Efendi! Zart zurtu bırak da şu soruya cevap ver: Senin maaşın belli, aileden gelen malın ve varlığın da belli. Peki bunca serveti nasıl yığdın?

Cevap veremez, kinini içinde saklar ve fırsat bulunca sırtlanlar gibi saldırır: “Gerici, yobaz, çağdışı!..” Yok canım…

Adam ticaret yapmış, sanayi sahasında varlık göstermiş, çeşitli hizmetler yapmış; aileden, babadan, dededen de serveti var, bu yüzden çok zengin olmuş. Kazancı helal ve meşru olmak şartıyla ona bir şey dediğimiz yok. Ama açık alınla mal ve servet beyanında bulunamıyorsa o pisliktir, pisliktir pislik…

Bu ülke, bu halk durup dururken bu hallere gelmedi. İçimizdeki pisliklerin işidir bunca rezalet, sefalet, kepazelik, hıyanet.

# Alıştırma Seti
a: Verilen metnin "Cevap veremez, kinini" ile başlayıp "sefalet, kepazelik, hıyanet." sözcüklerine kadar süren bölümünü hiç değiştirmeden yazdırın.
b: Verilen metnin son paragrafında içimizdeki pisliklerin işi olarak sayılanların tamamını sıralayın.
Yalnızca verilen metinden yararlanın.

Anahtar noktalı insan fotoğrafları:
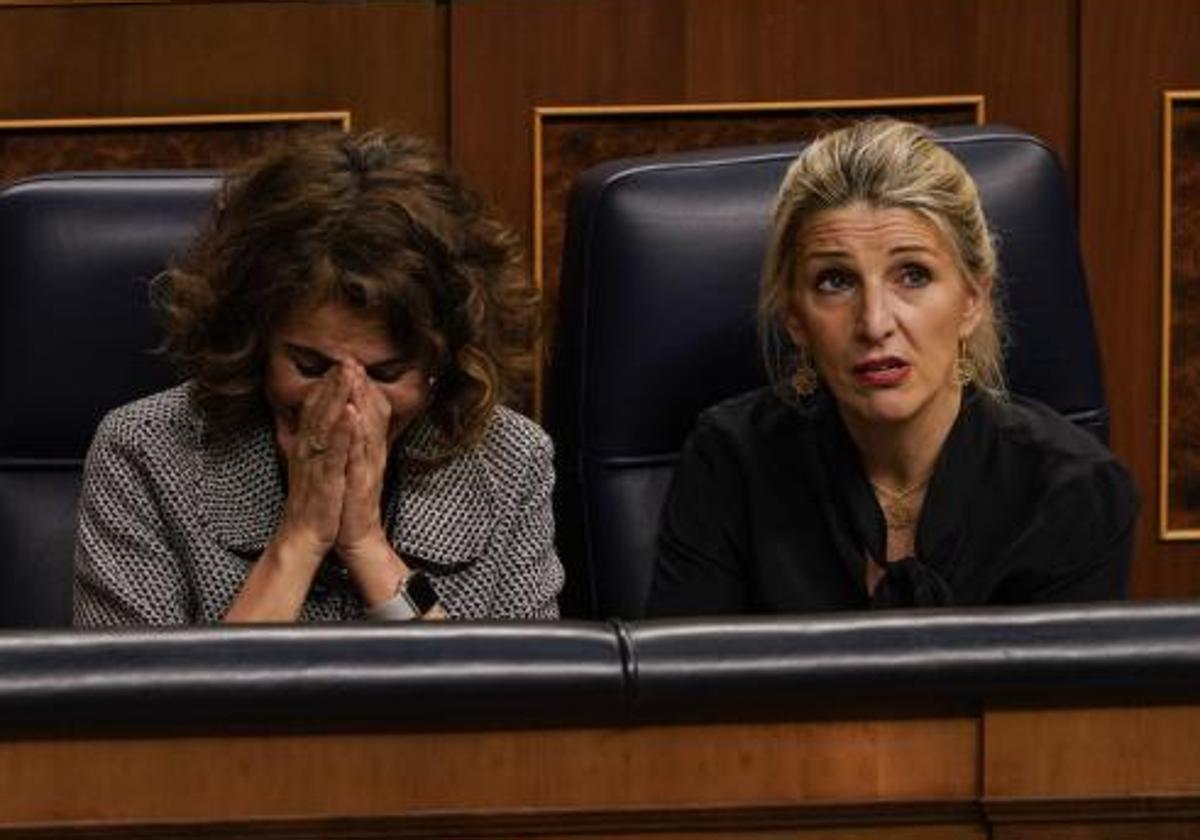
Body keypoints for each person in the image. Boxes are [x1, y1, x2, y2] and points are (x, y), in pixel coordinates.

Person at [647, 119, 1137, 615]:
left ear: (972, 299)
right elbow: (688, 687)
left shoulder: (1073, 493)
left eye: (913, 275)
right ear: (794, 318)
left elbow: (1055, 695)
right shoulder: (730, 461)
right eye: (835, 281)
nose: (875, 323)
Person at [74, 130, 563, 624]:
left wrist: (367, 546)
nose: (348, 400)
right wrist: (300, 538)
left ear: (442, 362)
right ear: (254, 341)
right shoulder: (143, 452)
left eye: (387, 372)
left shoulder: (510, 460)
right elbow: (143, 699)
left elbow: (510, 698)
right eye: (310, 366)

# Görev Çözümleri
a:
Cevap veremez, kinini içinde saklar ve fırsat bulunca sırtlanlar gibi saldırır: “Gerici, yobaz, çağdışı!..” Yok canım…

Adam ticaret yapmış, sanayi sahasında varlık göstermiş, çeşitli hizmetler yapmış; aileden, babadan, dededen de serveti var, bu yüzden çok zengin olmuş. Kazancı helal ve meşru olmak şartıyla ona bir şey dediğimiz yok. Ama açık alınla mal ve servet beyanında bulunamıyorsa o pisliktir, pisliktir pislik…

Bu ülke, bu halk durup dururken bu hallere gelmedi. İçimizdeki pisliklerin işidir bunca rezalet, sefalet, kepazelik, hıyanet.

b: rezalet, sefalet, kepazelik, hıyanet